8 Mai 2013
May 8, 2013
http://mainichi.jp/english/english/newsselect/news/20130508p2g00m0dm044000c.html
TOKYO (Kyodo) -- The operator of the crippled Fukushima Daiichi nuclear complex said Tuesday that the radiation level around the plant's boundary is expected to exceed a self-imposed limit due to steps taken to address recently discovered leaks in underground radioactive water storage tanks.
Tokyo Electric Power Co. set a target to keep the site-boundary dose below 1 millisievert per year, but it now expects the dose at one point in the southern area to rise to up to 7.8 millisieverts, company officials said.
TEPCO unveiled the estimate as it decided to transfer around 23,000 tons of polluted water stored inside leaky
underground tanks to more reliable containers above ground. About a third of the liquid has already been pumped out from the troubled cisterns.
According to the estimate, the increase in radiation level will be highest at the plant boundary close to a location where part of the contaminated water will be transferred.

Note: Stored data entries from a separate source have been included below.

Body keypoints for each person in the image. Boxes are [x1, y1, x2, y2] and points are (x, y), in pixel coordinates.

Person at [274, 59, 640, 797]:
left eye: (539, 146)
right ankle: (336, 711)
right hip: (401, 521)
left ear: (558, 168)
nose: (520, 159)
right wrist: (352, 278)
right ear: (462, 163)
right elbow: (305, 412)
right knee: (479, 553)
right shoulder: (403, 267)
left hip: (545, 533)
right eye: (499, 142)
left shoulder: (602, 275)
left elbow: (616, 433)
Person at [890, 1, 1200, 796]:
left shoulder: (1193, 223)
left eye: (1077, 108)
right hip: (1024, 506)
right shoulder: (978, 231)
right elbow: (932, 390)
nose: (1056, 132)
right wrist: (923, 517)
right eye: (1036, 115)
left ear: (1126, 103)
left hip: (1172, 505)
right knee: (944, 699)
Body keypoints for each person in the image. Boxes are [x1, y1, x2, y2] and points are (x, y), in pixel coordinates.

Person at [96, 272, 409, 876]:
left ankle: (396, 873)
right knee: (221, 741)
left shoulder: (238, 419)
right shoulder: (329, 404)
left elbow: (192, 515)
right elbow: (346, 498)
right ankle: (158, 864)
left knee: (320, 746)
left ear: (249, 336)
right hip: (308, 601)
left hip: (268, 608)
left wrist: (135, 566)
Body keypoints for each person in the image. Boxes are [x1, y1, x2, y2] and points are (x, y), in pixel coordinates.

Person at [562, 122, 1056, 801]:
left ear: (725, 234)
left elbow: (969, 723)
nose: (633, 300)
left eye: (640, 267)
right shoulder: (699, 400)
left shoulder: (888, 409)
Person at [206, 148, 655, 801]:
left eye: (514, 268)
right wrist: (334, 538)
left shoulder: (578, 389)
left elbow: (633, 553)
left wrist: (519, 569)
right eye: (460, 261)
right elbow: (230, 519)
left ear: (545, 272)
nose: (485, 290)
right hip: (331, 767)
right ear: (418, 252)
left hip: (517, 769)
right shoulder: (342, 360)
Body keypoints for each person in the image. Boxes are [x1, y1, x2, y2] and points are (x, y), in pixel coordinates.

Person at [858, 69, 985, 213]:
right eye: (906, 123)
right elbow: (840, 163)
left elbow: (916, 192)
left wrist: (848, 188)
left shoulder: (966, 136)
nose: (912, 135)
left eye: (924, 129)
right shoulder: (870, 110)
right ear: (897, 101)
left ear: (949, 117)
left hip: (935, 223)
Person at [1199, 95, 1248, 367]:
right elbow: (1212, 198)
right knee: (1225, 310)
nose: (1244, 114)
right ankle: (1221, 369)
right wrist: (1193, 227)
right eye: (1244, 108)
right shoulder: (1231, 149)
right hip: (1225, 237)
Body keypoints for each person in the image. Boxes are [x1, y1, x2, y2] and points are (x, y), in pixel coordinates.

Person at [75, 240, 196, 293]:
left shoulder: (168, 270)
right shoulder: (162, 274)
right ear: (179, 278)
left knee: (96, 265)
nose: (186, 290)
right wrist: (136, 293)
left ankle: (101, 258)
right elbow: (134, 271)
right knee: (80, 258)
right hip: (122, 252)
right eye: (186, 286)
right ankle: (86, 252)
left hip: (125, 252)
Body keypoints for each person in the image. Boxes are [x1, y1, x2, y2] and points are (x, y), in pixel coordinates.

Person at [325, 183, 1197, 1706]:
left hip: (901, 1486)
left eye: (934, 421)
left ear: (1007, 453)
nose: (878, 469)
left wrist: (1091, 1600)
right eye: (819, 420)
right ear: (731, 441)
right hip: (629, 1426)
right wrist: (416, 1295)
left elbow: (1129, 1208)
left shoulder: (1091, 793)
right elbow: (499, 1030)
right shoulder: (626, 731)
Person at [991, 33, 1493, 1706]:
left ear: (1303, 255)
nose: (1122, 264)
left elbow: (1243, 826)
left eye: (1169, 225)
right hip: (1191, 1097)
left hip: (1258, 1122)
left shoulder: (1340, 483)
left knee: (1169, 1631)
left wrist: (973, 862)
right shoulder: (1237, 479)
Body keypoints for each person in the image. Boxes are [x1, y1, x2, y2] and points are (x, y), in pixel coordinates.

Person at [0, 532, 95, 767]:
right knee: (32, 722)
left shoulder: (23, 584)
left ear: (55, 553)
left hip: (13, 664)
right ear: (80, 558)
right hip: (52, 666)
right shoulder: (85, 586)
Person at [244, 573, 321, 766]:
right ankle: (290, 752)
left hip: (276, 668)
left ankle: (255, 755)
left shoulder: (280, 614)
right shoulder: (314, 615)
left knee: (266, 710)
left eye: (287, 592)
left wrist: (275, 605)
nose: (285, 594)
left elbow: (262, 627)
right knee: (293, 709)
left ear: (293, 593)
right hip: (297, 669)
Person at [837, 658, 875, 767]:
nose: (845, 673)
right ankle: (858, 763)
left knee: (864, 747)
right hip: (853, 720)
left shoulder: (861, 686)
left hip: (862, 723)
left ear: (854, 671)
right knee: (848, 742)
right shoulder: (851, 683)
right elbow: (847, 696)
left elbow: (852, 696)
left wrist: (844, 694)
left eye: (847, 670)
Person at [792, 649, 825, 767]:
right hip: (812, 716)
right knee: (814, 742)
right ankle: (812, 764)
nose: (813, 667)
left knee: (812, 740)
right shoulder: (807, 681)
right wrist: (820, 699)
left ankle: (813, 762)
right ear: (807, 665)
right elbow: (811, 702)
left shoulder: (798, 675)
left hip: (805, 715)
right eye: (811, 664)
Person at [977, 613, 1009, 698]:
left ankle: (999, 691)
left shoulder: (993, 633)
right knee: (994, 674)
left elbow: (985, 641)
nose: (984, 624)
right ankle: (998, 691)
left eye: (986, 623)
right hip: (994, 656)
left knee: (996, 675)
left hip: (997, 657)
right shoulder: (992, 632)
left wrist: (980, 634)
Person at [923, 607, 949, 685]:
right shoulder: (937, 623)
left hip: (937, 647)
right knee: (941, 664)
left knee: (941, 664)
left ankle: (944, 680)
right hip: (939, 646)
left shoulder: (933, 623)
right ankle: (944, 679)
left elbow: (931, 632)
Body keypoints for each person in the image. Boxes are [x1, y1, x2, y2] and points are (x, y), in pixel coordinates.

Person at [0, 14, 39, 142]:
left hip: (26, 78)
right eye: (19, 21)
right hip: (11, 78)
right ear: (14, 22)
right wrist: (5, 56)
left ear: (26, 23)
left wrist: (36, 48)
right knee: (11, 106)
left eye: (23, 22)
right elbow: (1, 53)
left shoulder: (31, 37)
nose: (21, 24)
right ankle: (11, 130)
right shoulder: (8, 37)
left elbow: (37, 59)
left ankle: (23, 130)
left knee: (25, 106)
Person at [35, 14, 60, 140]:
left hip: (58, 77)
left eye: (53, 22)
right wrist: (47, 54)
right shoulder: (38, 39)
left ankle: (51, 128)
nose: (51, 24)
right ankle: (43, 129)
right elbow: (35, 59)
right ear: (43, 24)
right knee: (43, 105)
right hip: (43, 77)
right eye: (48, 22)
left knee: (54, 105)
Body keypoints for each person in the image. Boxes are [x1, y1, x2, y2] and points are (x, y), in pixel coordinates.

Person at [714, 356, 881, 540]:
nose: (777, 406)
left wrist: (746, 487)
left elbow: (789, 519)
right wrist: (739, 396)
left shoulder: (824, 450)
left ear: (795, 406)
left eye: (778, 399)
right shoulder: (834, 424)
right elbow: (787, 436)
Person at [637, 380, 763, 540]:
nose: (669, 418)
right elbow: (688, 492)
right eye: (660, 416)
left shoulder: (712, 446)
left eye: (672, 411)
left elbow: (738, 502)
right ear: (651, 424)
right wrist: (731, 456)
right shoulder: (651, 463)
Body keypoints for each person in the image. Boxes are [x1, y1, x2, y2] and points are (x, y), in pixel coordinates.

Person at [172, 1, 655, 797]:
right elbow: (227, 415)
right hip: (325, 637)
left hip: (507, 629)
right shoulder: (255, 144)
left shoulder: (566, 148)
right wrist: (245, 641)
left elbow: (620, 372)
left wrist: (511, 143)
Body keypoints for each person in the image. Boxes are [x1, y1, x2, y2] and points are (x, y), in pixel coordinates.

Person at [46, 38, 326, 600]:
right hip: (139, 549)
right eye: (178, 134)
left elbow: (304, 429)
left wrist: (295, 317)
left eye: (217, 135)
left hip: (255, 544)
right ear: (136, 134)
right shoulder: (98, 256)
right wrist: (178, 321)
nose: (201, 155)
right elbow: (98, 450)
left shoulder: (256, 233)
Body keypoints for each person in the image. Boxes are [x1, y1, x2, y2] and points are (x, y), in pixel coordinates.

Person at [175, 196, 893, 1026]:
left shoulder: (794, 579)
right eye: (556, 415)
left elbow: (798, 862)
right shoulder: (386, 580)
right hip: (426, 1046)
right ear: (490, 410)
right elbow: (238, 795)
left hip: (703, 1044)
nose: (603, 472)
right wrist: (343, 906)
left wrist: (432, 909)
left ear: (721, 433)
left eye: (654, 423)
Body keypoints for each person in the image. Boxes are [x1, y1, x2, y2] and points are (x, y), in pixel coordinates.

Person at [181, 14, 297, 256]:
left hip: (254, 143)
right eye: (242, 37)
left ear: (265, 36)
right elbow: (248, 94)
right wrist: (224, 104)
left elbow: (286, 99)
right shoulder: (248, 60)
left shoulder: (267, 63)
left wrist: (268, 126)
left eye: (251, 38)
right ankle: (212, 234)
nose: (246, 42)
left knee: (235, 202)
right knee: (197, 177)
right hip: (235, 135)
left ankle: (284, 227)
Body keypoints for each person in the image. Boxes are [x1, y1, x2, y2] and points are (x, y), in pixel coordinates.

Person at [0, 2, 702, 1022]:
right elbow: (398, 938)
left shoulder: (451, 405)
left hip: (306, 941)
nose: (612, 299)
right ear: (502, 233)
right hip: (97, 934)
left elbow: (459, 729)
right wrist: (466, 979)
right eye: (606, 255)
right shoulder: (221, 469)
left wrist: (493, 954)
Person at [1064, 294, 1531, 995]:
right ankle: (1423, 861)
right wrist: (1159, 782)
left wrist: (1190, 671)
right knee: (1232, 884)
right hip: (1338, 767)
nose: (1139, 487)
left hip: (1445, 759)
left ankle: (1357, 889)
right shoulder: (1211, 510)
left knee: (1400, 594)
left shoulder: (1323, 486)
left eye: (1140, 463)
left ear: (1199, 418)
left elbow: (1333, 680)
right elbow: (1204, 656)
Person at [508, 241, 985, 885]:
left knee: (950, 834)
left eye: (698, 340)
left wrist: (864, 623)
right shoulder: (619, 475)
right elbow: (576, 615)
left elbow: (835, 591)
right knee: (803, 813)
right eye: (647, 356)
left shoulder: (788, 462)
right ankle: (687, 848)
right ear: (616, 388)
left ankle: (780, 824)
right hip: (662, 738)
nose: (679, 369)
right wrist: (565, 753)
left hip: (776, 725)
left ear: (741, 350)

TEPCO will try to keep the radiation level lower by first using tanks that are further from the plant's boundary and by operating a new water treatment facility that can remove various radioactive substances.
At the Fukushima plant in northeastern Japan, a massive amount of radioactive water is accumulating as a result of continuing water injections to the three reactors that suffered meltdowns in the early stage of the nuclear crisis, triggered by the March 2011 earthquake and tsunami.